■ Action item
When you copy the records, keep every word exact and leave the pictures out.

■ The data
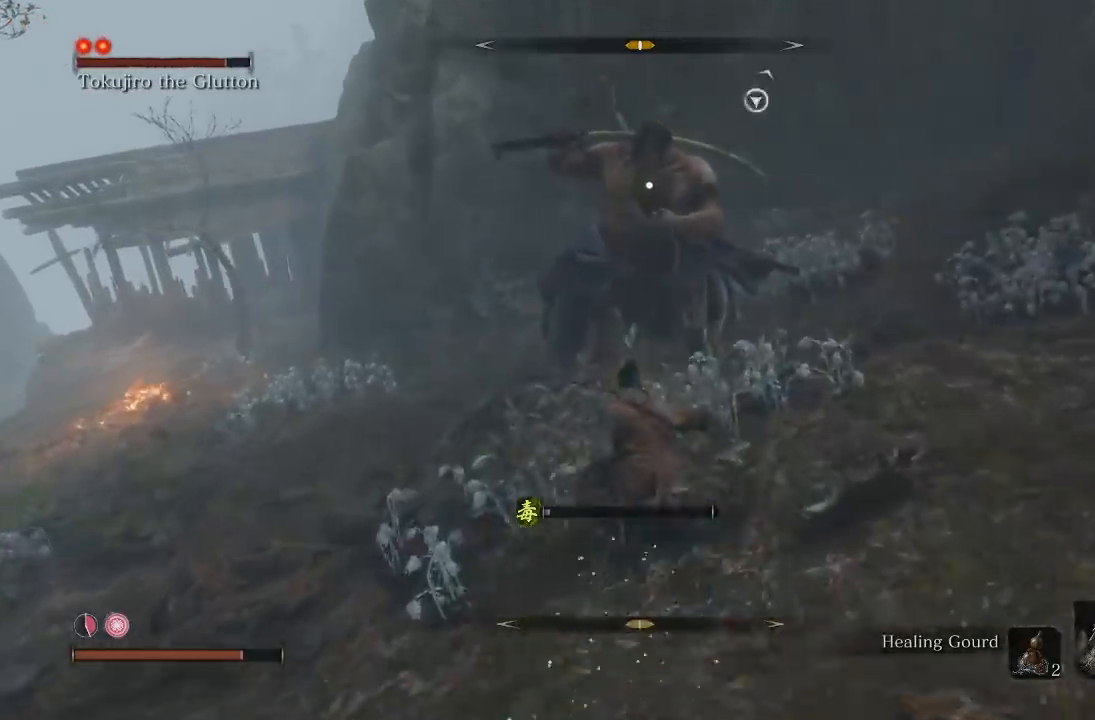
{"buttons": [], "left_stick": "down", "right_stick": "center", "button_events": []}
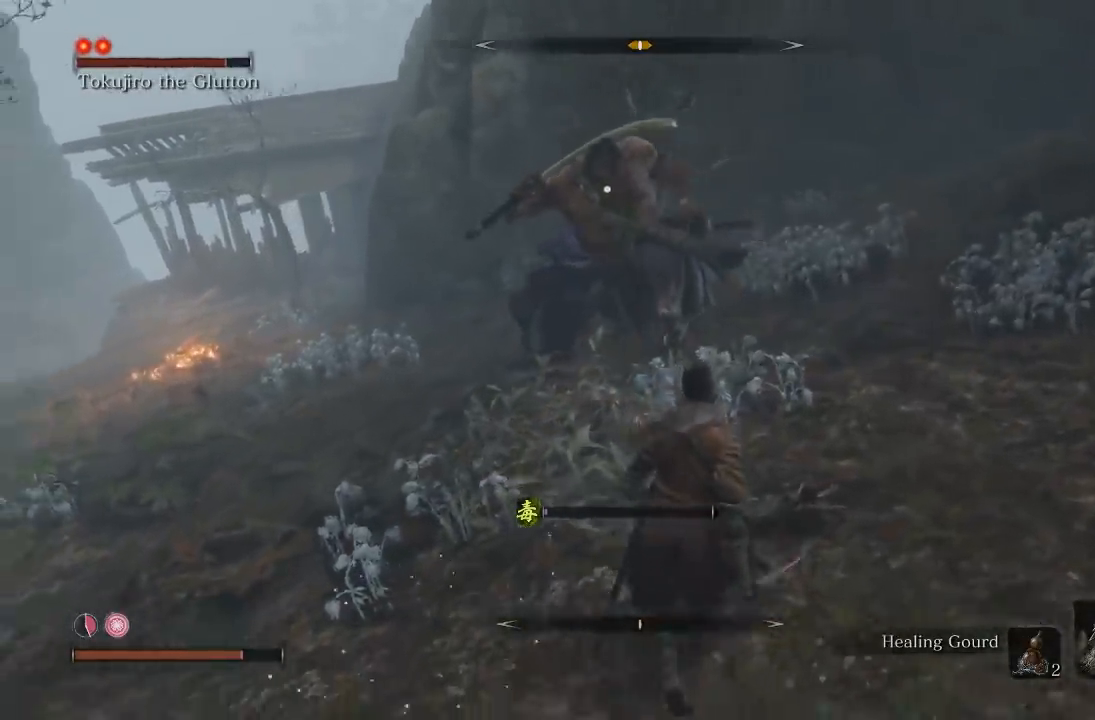
{"buttons": [], "left_stick": "up", "right_stick": "center", "button_events": []}
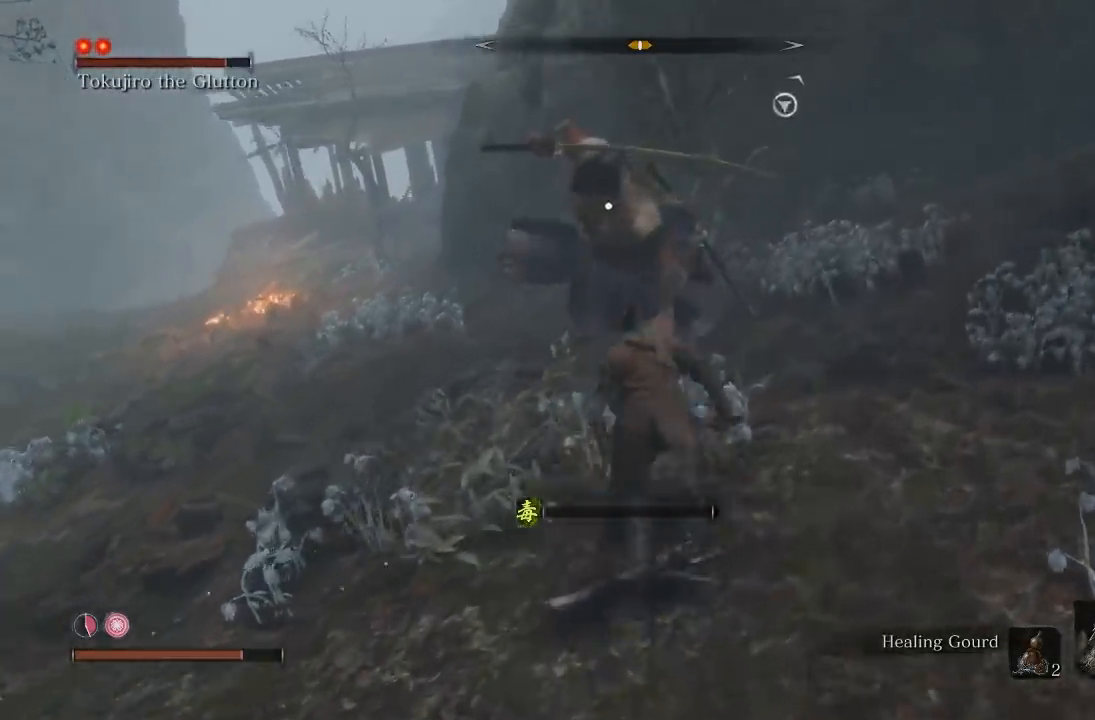
{"buttons": [], "left_stick": "down", "right_stick": "center", "button_events": []}
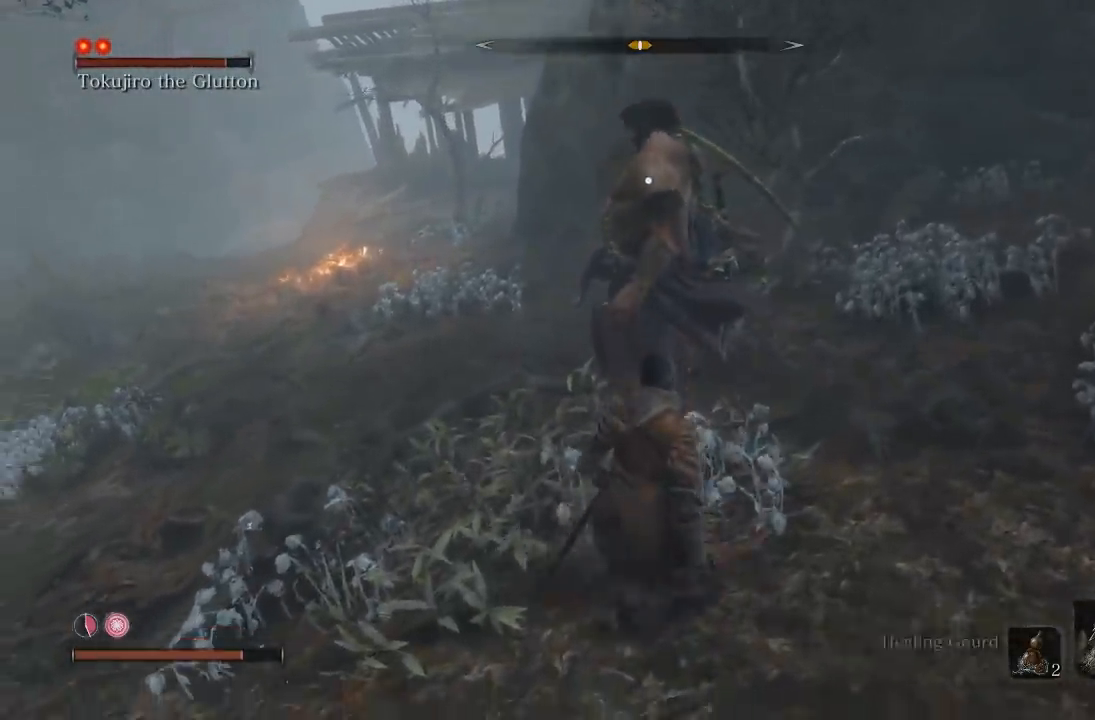
{"buttons": [], "left_stick": "right", "right_stick": "center", "button_events": []}
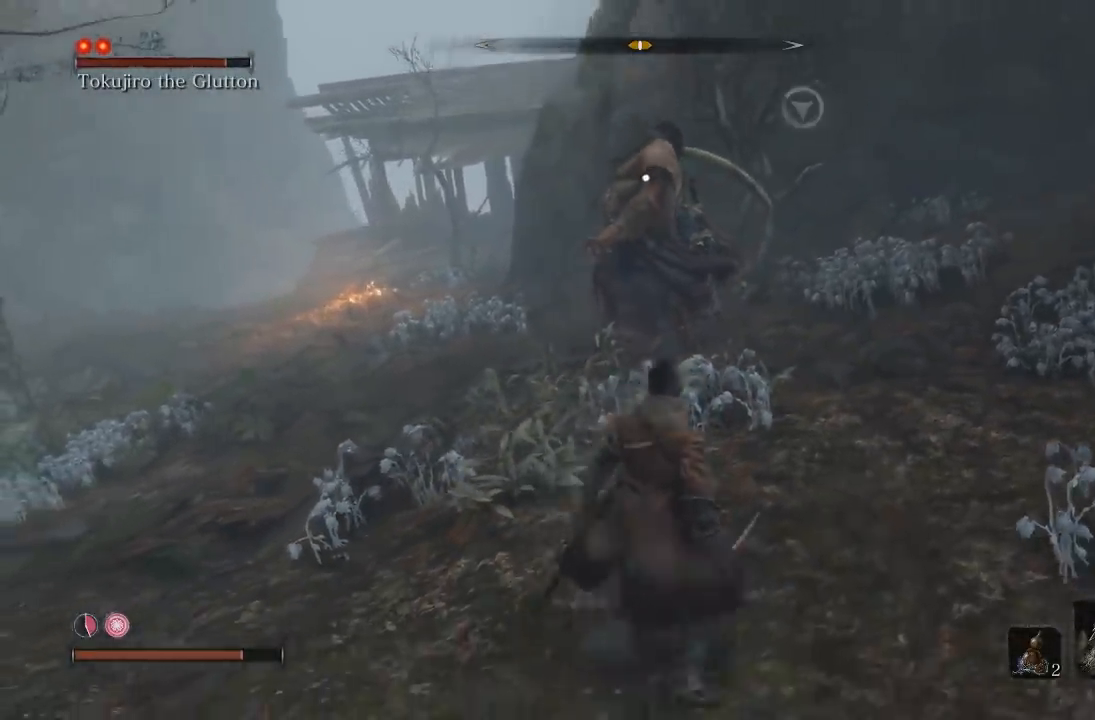
{"buttons": ["B"], "left_stick": "up-right", "right_stick": "center", "button_events": [[50, "B", "down"]]}
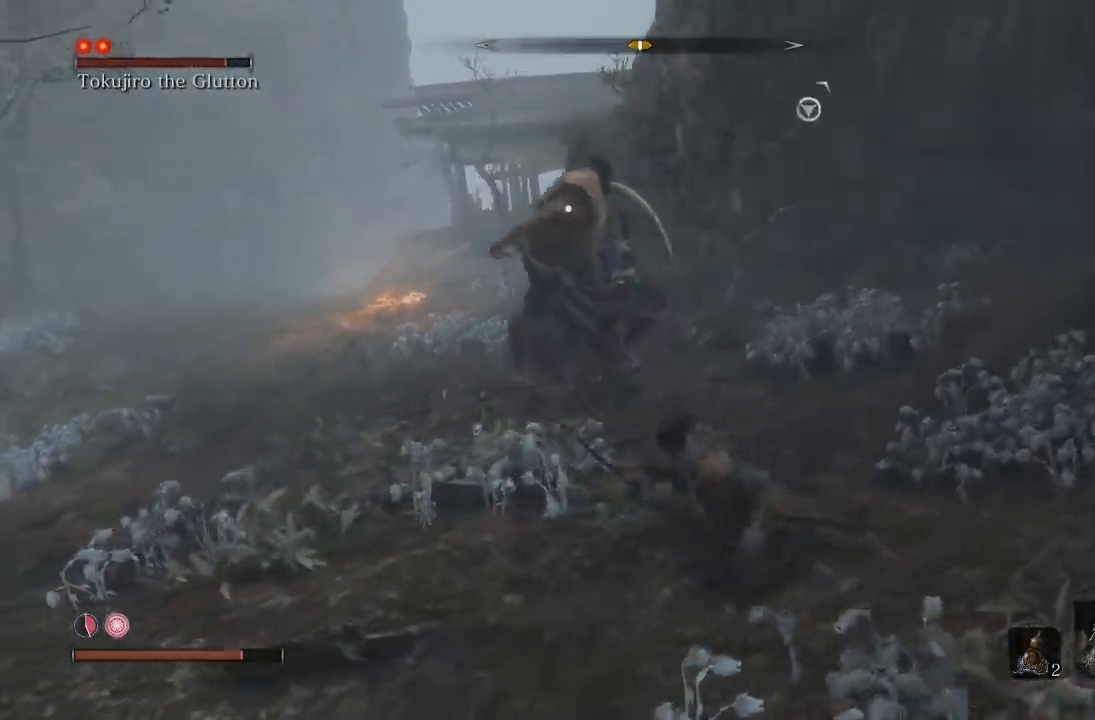
{"buttons": ["B"], "left_stick": "up-right", "right_stick": "center", "button_events": []}
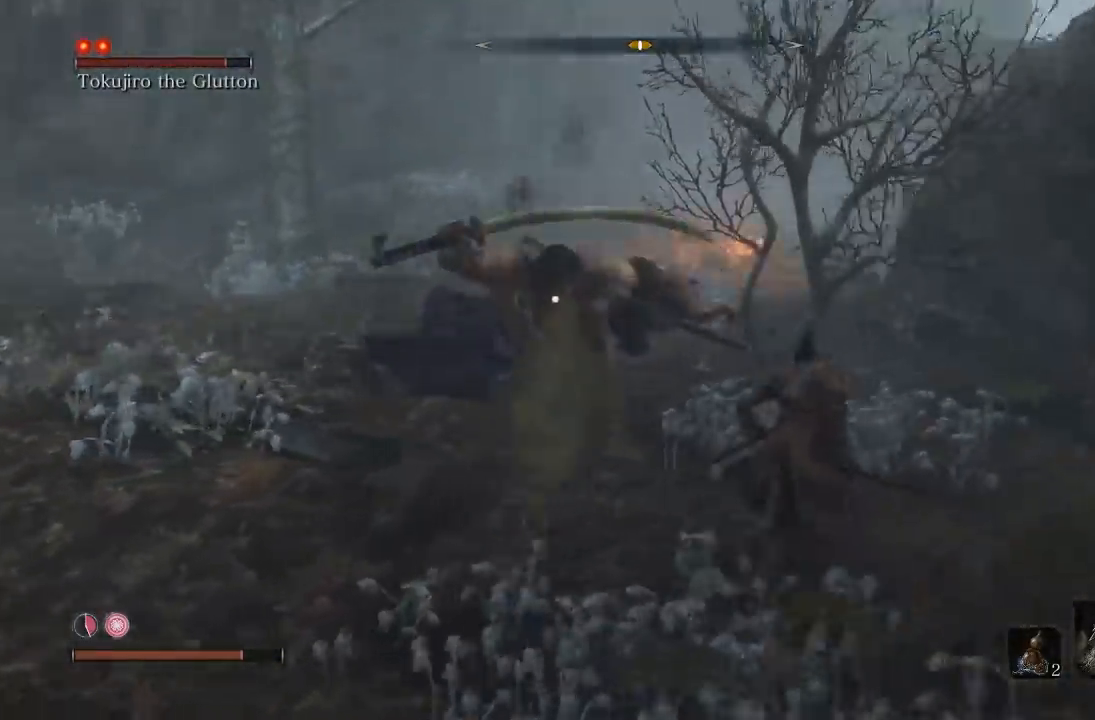
{"buttons": [], "left_stick": "up", "right_stick": "center", "button_events": [[483, "B", "up"]]}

■ Exercise output
{"buttons": [], "left_stick": "down", "right_stick": "center", "button_events": []}
{"buttons": [], "left_stick": "up", "right_stick": "center", "button_events": []}
{"buttons": [], "left_stick": "down", "right_stick": "center", "button_events": []}
{"buttons": [], "left_stick": "right", "right_stick": "center", "button_events": []}
{"buttons": ["B"], "left_stick": "up-right", "right_stick": "center", "button_events": [[50, "B", "down"]]}
{"buttons": ["B"], "left_stick": "up-right", "right_stick": "center", "button_events": []}
{"buttons": [], "left_stick": "up", "right_stick": "center", "button_events": [[483, "B", "up"]]}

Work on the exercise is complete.